En février 1760, des délégués des réserves iroquoises d'Oswegatchie, de Kanesatake et de Kahnawake cherchent à obtenir, pour les « 22 nations d'intérêt français », l'assurance que les six nations IROQUOISES ne prendront pas les armes contre elles dans les dernières batailles de la GUERRE DE SEPT ANS. Le commandant en chef des forces britanniques, le général Jeffrey AMHERST, rédige le 26 avril une proclamation visant à gagner à sa cause les alliés de la France, dans laquelle il déclare que Sa Majesté ne l'a pas envoyé pour priver quiconque de ses terres ou de ses biens et promet que, en retour pour leur soutien, les alliés conserveront les droits qui leur reviennent, y compris leurs territoires de chasse.

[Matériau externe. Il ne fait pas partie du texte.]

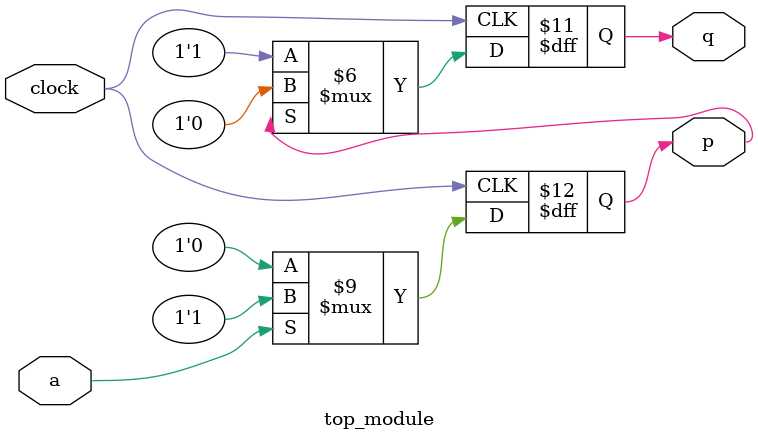
<source format=sv>
module top_module (
    input clock,
    input a, 
    output reg p,
    output reg q
);

always @(posedge clock) begin
    if (a == 1'b0) begin
        p <= 1'b0;
    end else begin
        p <= 1'b1;
    end
end

always @(posedge clock) begin
    if (p == 1'b1) begin
        q <= 1'b0;
    end else begin
        q <= 1'b1;
    end
end

endmodule

</source>
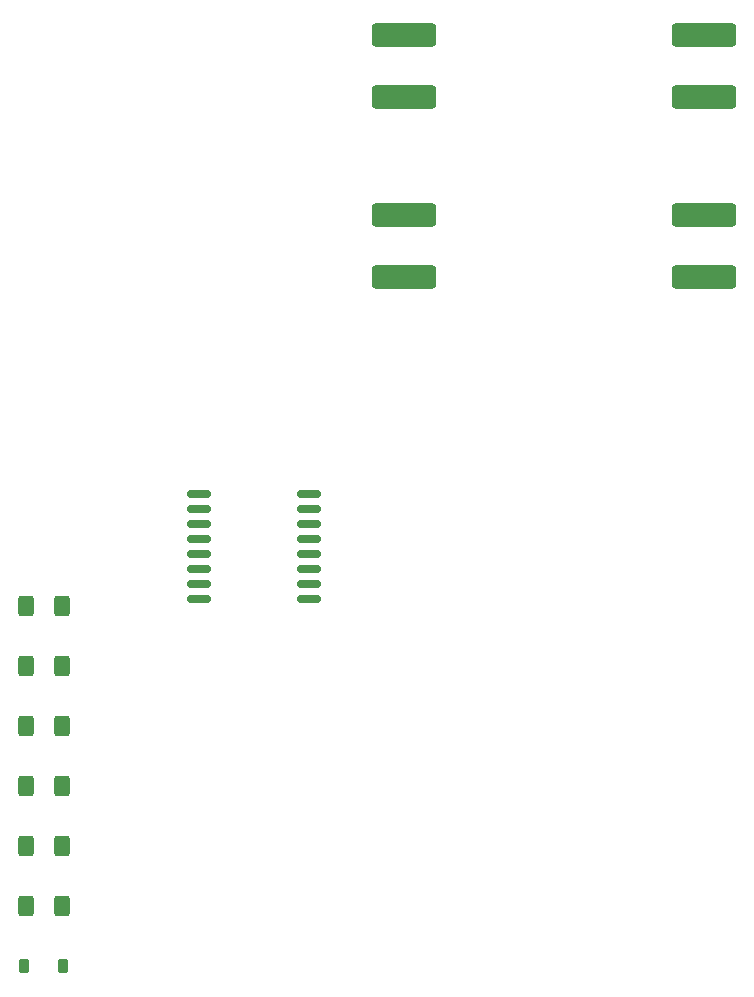
<source format=gbr>
%TF.GenerationSoftware,KiCad,Pcbnew,8.0.4-8.0.4-0~ubuntu22.04.1*%
%TF.CreationDate,2024-08-03T20:12:04+03:00*%
%TF.ProjectId,PM-CPU-ESP,504d2d43-5055-42d4-9553-502e6b696361,rev?*%
%TF.SameCoordinates,Original*%
%TF.FileFunction,Paste,Top*%
%TF.FilePolarity,Positive*%
%FSLAX46Y46*%
G04 Gerber Fmt 4.6, Leading zero omitted, Abs format (unit mm)*
G04 Created by KiCad (PCBNEW 8.0.4-8.0.4-0~ubuntu22.04.1) date 2024-08-03 20:12:04*
%MOMM*%
%LPD*%
G01*
G04 APERTURE LIST*
G04 Aperture macros list*
%AMRoundRect*
0 Rectangle with rounded corners*
0 $1 Rounding radius*
0 $2 $3 $4 $5 $6 $7 $8 $9 X,Y pos of 4 corners*
0 Add a 4 corners polygon primitive as box body*
4,1,4,$2,$3,$4,$5,$6,$7,$8,$9,$2,$3,0*
0 Add four circle primitives for the rounded corners*
1,1,$1+$1,$2,$3*
1,1,$1+$1,$4,$5*
1,1,$1+$1,$6,$7*
1,1,$1+$1,$8,$9*
0 Add four rect primitives between the rounded corners*
20,1,$1+$1,$2,$3,$4,$5,0*
20,1,$1+$1,$4,$5,$6,$7,0*
20,1,$1+$1,$6,$7,$8,$9,0*
20,1,$1+$1,$8,$9,$2,$3,0*%
G04 Aperture macros list end*
%ADD10RoundRect,0.250000X0.400000X0.625000X-0.400000X0.625000X-0.400000X-0.625000X0.400000X-0.625000X0*%
%ADD11RoundRect,0.150000X-0.875000X-0.150000X0.875000X-0.150000X0.875000X0.150000X-0.875000X0.150000X0*%
%ADD12RoundRect,0.249999X-2.450001X0.737501X-2.450001X-0.737501X2.450001X-0.737501X2.450001X0.737501X0*%
%ADD13RoundRect,0.225000X-0.225000X-0.375000X0.225000X-0.375000X0.225000X0.375000X-0.225000X0.375000X0*%
G04 APERTURE END LIST*
D10*
%TO.C,R4*%
X65050000Y-111760000D03*
X61950000Y-111760000D03*
%TD*%
D11*
%TO.C,U3*%
X76630000Y-92075000D03*
X76630000Y-93345000D03*
X76630000Y-94615000D03*
X76630000Y-95885000D03*
X76630000Y-97155000D03*
X76630000Y-98425000D03*
X76630000Y-99695000D03*
X76630000Y-100965000D03*
X85930000Y-100965000D03*
X85930000Y-99695000D03*
X85930000Y-98425000D03*
X85930000Y-97155000D03*
X85930000Y-95885000D03*
X85930000Y-94615000D03*
X85930000Y-93345000D03*
X85930000Y-92075000D03*
%TD*%
D10*
%TO.C,R2*%
X65050000Y-106680000D03*
X61950000Y-106680000D03*
%TD*%
D12*
%TO.C,C1*%
X93980000Y-53242500D03*
X93980000Y-58517500D03*
%TD*%
D10*
%TO.C,R5*%
X65050000Y-121920000D03*
X61950000Y-121920000D03*
%TD*%
D13*
%TO.C,D2*%
X61850000Y-132080000D03*
X65150000Y-132080000D03*
%TD*%
D10*
%TO.C,R3*%
X65050000Y-116840000D03*
X61950000Y-116840000D03*
%TD*%
D12*
%TO.C,C2*%
X119380000Y-53242500D03*
X119380000Y-58517500D03*
%TD*%
%TO.C,C3*%
X93980000Y-68482500D03*
X93980000Y-73757500D03*
%TD*%
%TO.C,C4*%
X119380000Y-68482500D03*
X119380000Y-73757500D03*
%TD*%
D10*
%TO.C,R6*%
X65050000Y-127000000D03*
X61950000Y-127000000D03*
%TD*%
%TO.C,R1*%
X65050000Y-101600000D03*
X61950000Y-101600000D03*
%TD*%
M02*

</source>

Lorsque les forces britanniques atteignent Fort Lévis (Johnstown, On) et la réserve de La Présentation vers la mi-aôut, William JOHNSON, surintendant des Affaires indiennes, rencontre les délégués des « SEPT NATIONS confédérées du Canada » et promet solennellement de leur garantir la possession de leurs terres et le libre exercice de la religion catholique. Les anciens alliés de la France promettent de rester neutres durant le reste de la guerre en retour de la promesse de ne pas être traités comme des ennemis par la suite.

Les conditions de l'accord sont confirmées à une réunion spéciale à Kahnawake, les 15 et 16 septembre 1760, et confirmées de nouveau le 21 août 1769. Dans une lettre au premier ministre britannique, William Johnson écrit que ce sont les Indiens qui ont ratifié un TRAITÉavec eux. En 1994, la Cour suprême du Canada confirme la validité du traité d'Oswegatchie.